Ziauddin Yousafzai says he was on the "right side of history" when he decided to send his daughter, Malala, to school on Oct. 9, 2012.

That day, Malala was famously shot in the head while on her way to her classes in Pakistan’s Swat valley. The shooting earned global attention, and Malala become an internationally recognized symbol and advocate for girls' education. In 2014, she became the youngest person to win a Nobel Peace Prize.

Looking back on the shooting, her father said he has the peace of mind of knowing he was “on the right side of history” when he sent his daughter to school, despite the danger she faced.

"I think we were very clear what we were doing, and I think that I was very clear that the wrong thing has been done to us," he told CTV's Canada AM on Friday.

In fact, as a father and somebody who believes in human rights, Yousafzai said it was "normal" for him to defy threats from the militant group.

"A concerned citizen has to decide what option he has to take, whether he has to live for long in subjugation and under slavery, or he has to raise his voice for his rights and for his freedom," he said.

Yousafzai spoke about the incident while in Canada to accept an honorary degree from Wilfred Laurier University and to atten the opening of the Global Peace Centre Canada at the University of Waterloo.

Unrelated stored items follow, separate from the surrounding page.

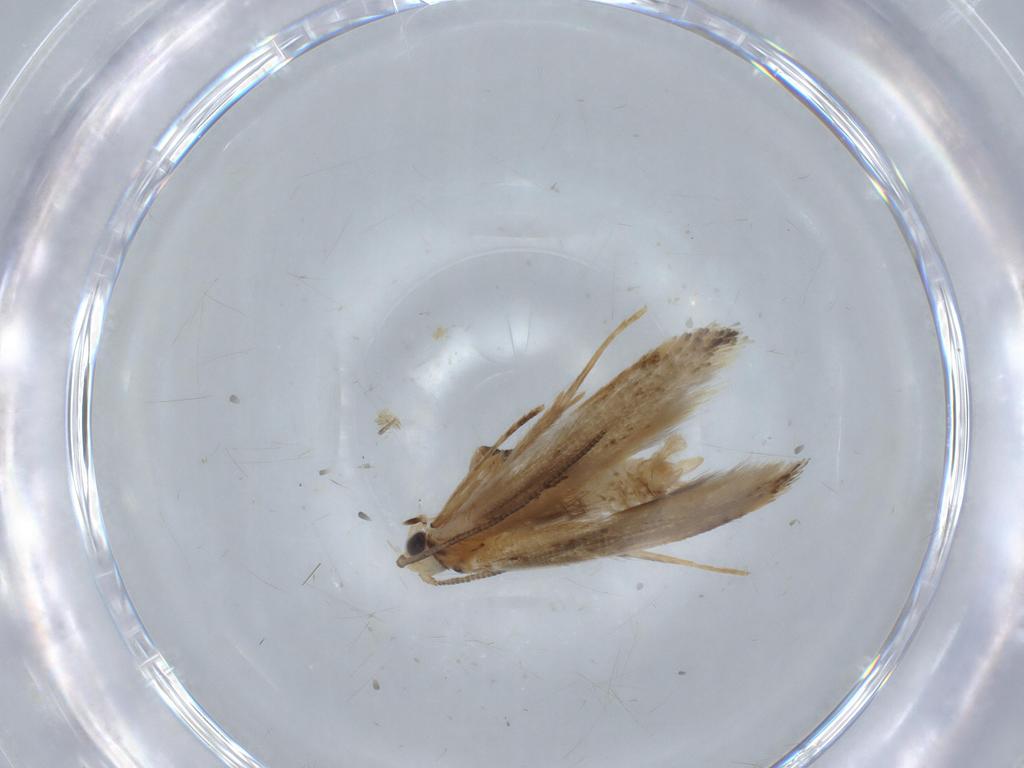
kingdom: Animalia
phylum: Arthropoda
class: Insecta
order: Lepidoptera
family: Tineidae
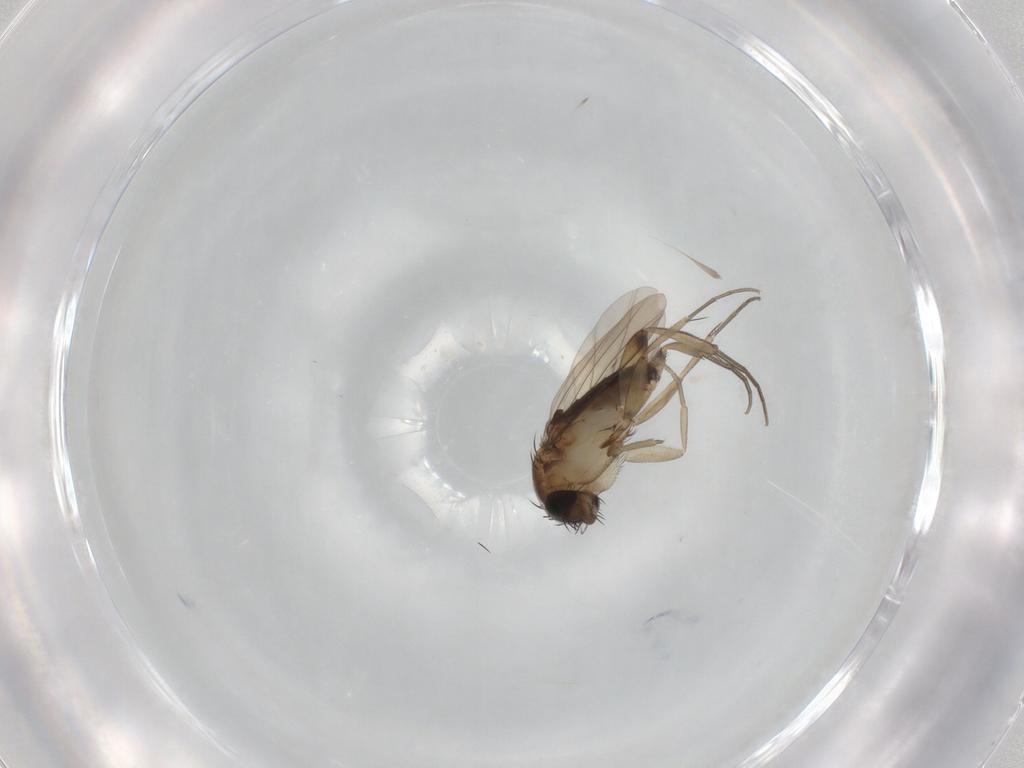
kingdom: Animalia
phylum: Arthropoda
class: Insecta
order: Diptera
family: Phoridae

The centre will work to create a scholarship for students from conflict zones, Yousafzai said, and to develop curriculum for learning about peace.

On its website, the centre says its work is inspired by Yousafzai and his daughter, and that it plans to begin working with universities, civil society and government in Pakistan, before branching out to projects around the world.

On Friday, Yousafzai said helping with the centre is part of his family’s mission to bring peace and education to the world.